= Anna Mahase =

Trinidad and Tobago headteacher (1932/1933–2024)

Anna Mahase (1932/1933 – 24 May 2024) was a Trinidadian educator and administrator. She was principal of the St. Augustine Girls' High School in Trinidad and Tobago. She was the commissioner of teaching of the Republic of Trinidad and Tobago. She was noted for her service to education as well as to other public and charitable organisations.

== Early life and education ==
Mahase was born in the village of Guaico, Trinidad, to Kenneth Mahase and Anna Mahase (Sr.). Her mother was the first Indian woman to become a teacher in Trinidad and Tobago in 1918. Her father was headmaster and her mother a senior teacher at several Canadian Mission (CM) schools. Both played a role in developing early education in rural North East Trinidad.
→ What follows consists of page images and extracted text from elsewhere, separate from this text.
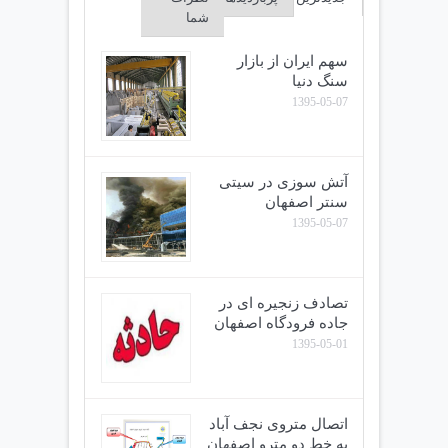
شما
سهم ایران از بازار
سنگ دنیا
1395-05-07
آتش سوزی در سیتی
سنتر اصفهان
1395-05-07
تصادف زنجیره ای در
جاده فرودگاه اصفهان
1395-05-01
اتصال متروی نجف آباد
به خط دو مترو اصفهان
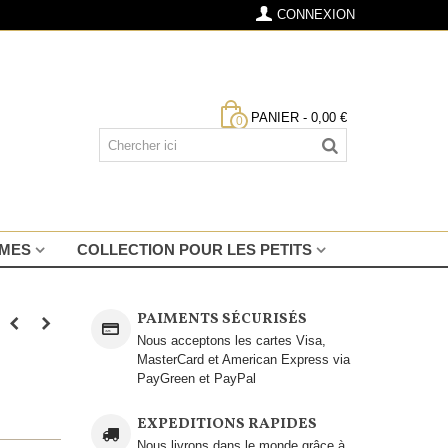
CONNEXION
PANIER
-
0,00 €
0
MMES
COLLECTION POUR LES PETITS
PAIMENTS SÉCURISÉS
Nous acceptons les cartes Visa,
MasterCard et American Express via
PayGreen et PayPal
EXPEDITIONS RAPIDES
Nous livrons dans le monde grâce à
Mahase attended the Guaico CM School (Guaico Presbyterian Primary School), followed by Naparima Girls' High School in San Fernando. Afterwards, she studied at Mount Allison University in New Brunswick, Canada, graduating with a BSc and BEd.

Mahase subsequently received an honorary degree of Doctor of Laws from Mount Allison University and another from the University of the West Indies.

== Career ==
After her studies, Mahase returned to Trinidad and Tobago and after she was appointed headteacher of St. Augustine Girls' High School. She was the first local woman to hold this post. Her achievements and ideas became the standard for many other secondary schools.
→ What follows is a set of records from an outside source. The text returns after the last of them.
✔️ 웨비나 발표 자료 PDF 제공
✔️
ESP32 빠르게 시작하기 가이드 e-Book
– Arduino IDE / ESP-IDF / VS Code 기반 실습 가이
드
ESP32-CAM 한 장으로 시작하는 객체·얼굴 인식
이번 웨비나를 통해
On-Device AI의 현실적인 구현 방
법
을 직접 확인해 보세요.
During her long service, Mahase received many awards and honours including the Medal of Merit (Gold) (1976) and the Chaconia Medal (Gold) (1990), and was selected in top 50 persons to receive in excellence in education and distinguished public service to commemorate the 50th anniversary of the independence of Trinidad and Tobago in 2012.

== Death ==
Mahase died at a private hospital in St Joseph, on 24 May 2024, at the age of 91.